In short, rather than resisting the most fanatical and tyrannical aspects of "statism," libertarianism necessitates them. Ron Paul is one evil dude. One day I'd like to see Maddow make that devil dance.

Wednesday, January 06, 2010

Agent 00-Kaboom

I've read and heard a decent amount of coverage on the "double-agent" suicide bomber who killed several CIA agents and Xe employees in Afghanistan a few days ago, including an extended NPR report today that included an illuminating interview with former CIA-man Bob Baer. Multiple sources, including Baer, noted that the other side is always trying to recruit your agents to switch sides.

One oddity, however, I haven't heard addressed: isn't it damned strange for an "agent" of any sort to turn "suicide bomber"? These would seem to be two completely different universes in the world of terrorism intrigue, ones defined by vastly different motives. Agents usually flip as a result of incentives, do they not? Money, status, some personal grievance that has been overlooked by one's original patrons. That seems quite different from the ideological fanaticism that leads one to strap a bomb upon one's body, travel to a remote locale over bad roads, and then detonate oneself. Presumably then this guy was ALWAYS on team Islamofascism, but did a great job of fooling some pretty high level Jordanian and American operatives for an extended time period. Yet that seems like a level of subterfuge that goes well beyond the pay grade of the sort of human shrapnel we usually see in the suicide bomber cadre. Even the relatively educated types who pulled off 9/11 were on easier duty than that.

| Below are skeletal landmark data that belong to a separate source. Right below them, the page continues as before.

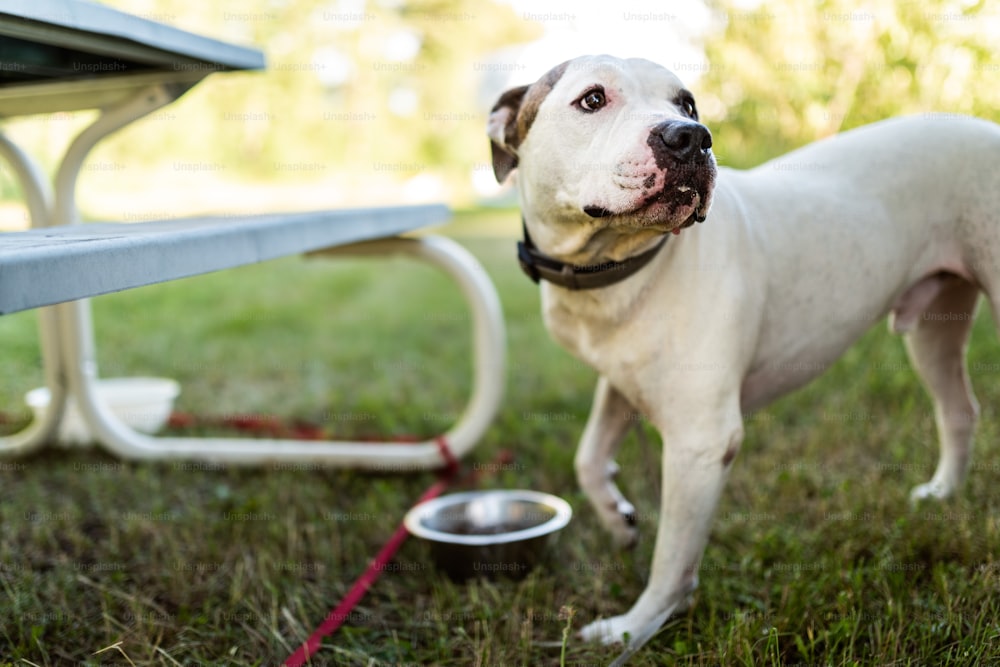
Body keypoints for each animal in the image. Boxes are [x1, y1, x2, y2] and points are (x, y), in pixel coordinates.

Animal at [488, 54, 996, 660]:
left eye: (686, 103)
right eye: (592, 99)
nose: (690, 136)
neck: (615, 267)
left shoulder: (700, 443)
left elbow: (671, 557)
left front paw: (635, 629)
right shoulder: (622, 381)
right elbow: (587, 458)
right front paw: (617, 520)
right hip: (933, 330)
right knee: (958, 410)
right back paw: (943, 493)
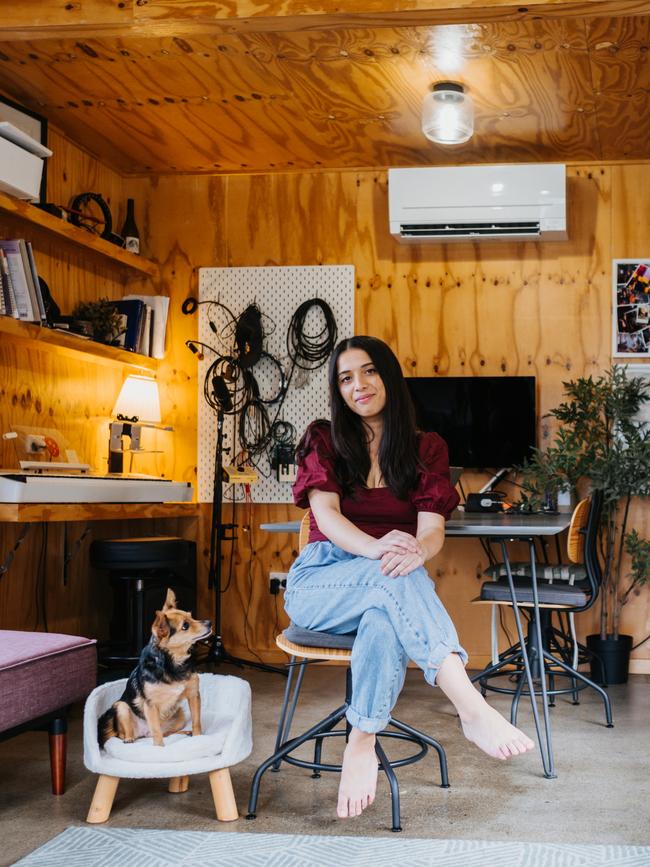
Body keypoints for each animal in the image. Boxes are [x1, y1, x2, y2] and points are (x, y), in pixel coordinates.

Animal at [97, 592, 211, 748]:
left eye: (191, 616)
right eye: (185, 626)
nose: (210, 622)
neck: (173, 663)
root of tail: (144, 734)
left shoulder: (194, 695)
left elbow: (196, 721)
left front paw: (198, 737)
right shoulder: (150, 705)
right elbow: (156, 730)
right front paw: (159, 748)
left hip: (179, 714)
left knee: (167, 733)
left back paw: (186, 732)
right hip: (121, 707)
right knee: (125, 734)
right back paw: (129, 738)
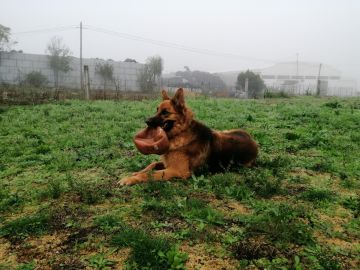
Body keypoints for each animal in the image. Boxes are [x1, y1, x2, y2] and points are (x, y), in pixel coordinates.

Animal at [119, 88, 258, 186]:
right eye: (157, 110)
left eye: (165, 112)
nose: (146, 121)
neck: (181, 132)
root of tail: (254, 143)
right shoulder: (167, 164)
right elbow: (151, 165)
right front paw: (136, 172)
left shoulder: (176, 170)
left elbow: (150, 174)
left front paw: (130, 179)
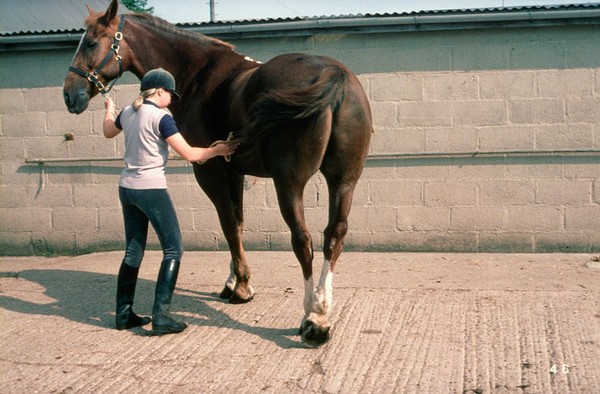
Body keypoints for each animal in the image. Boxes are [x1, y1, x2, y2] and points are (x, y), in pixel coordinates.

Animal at [64, 0, 370, 346]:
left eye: (90, 42)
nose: (69, 94)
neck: (197, 75)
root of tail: (334, 76)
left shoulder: (210, 172)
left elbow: (228, 225)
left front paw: (241, 288)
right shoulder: (234, 172)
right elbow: (238, 221)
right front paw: (233, 281)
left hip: (290, 183)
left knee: (303, 239)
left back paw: (314, 318)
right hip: (344, 181)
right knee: (335, 235)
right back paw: (322, 310)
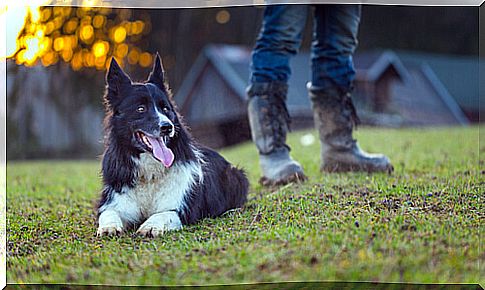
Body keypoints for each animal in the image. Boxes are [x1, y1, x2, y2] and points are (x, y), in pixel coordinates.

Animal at [96, 54, 248, 238]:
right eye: (141, 109)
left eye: (165, 108)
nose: (167, 127)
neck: (150, 176)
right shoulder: (114, 201)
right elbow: (108, 213)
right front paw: (108, 227)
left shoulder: (183, 209)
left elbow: (163, 214)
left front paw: (150, 225)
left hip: (237, 176)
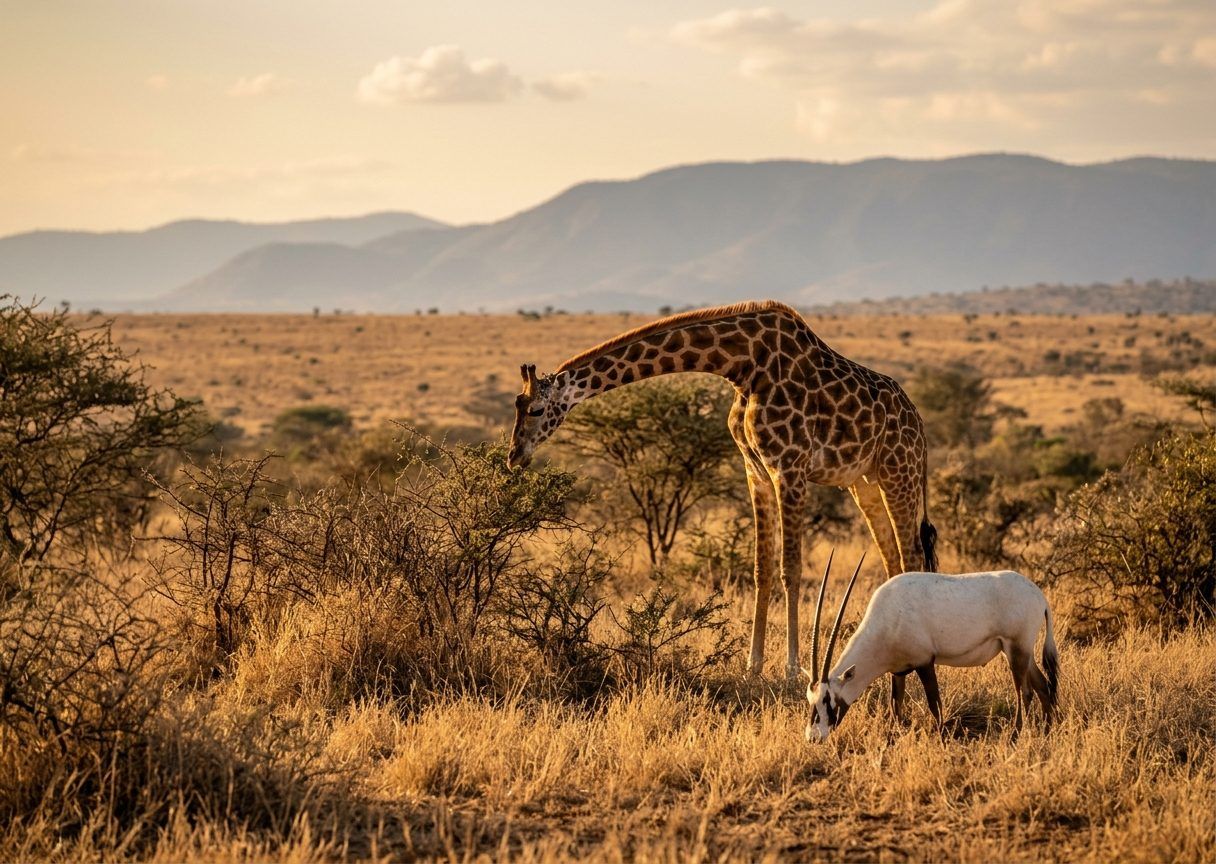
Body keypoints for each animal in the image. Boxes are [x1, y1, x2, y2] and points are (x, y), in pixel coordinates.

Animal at [507, 300, 937, 680]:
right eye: (517, 407)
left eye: (536, 410)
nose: (514, 456)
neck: (743, 366)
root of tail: (919, 422)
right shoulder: (756, 470)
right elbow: (762, 569)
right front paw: (753, 668)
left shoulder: (790, 468)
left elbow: (791, 568)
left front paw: (792, 670)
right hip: (864, 483)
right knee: (893, 561)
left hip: (899, 471)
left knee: (912, 556)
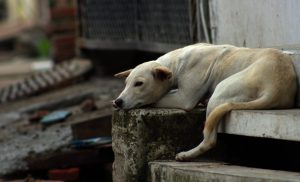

Now, my understanding of counter-intel could fill a thimble. But this seems like something we should be thinking about.

Monday, January 04, 2010

Happy New Year!

Friday, January 01, 2010

New Year, Old Brooks

What better way to ring in FFB's new decade than with the first of what I'm sure will be many tenuous-10s columns by David Brooks (to which I would link if this remote locale Mac had the appropriate settings)? The ponderous one works up quite a sweat about how much American attitudes have changed over a half century, falling from our wise, Niebuhrian, Christian realist recognition that all human institutions have limitations to out present state of pee-pantsification over a lone underpants bomber who couldn't bring down a plane but seems to be bringing down our collective sense of national confidence. . . or something.

Poor David Brooks. Reality stares him so squarely in the face, and he so resolutely wets himself and calls it an atmospheric disturbance. Lost on Brooks is that we, as a nation, are not panicking in the face of this incident. I have yet to see any mass call for more intrusive security precautions. Or invasions of Nigeria and/or Yemen, save wrong-way Joe, the Senate fingervane. Oh I'm sure we would have been even MORE resolute back in the early 1950s, you know, back when Truman was so popular for all that buck stopping bravado, and when no one ever fell for McCarthyite madness. Here, in our wimpier age, support for President Obama appears unchanged or even slightly improved. Indeed, the only mass hysteria detectable to the naked eye appears to be the exclusive province of the Republican Party. Not its voters, just its elected officials. And, for risk of being called "partisan," doesn't it seem that their hysteria has been (a) baldly opportunistic and self-interested, and (b) utterly predictable? But why pluck out the mote in your own eye, when you can cast mote aspersions onto the great eye of America. After all, the GOP is "America," isn't it?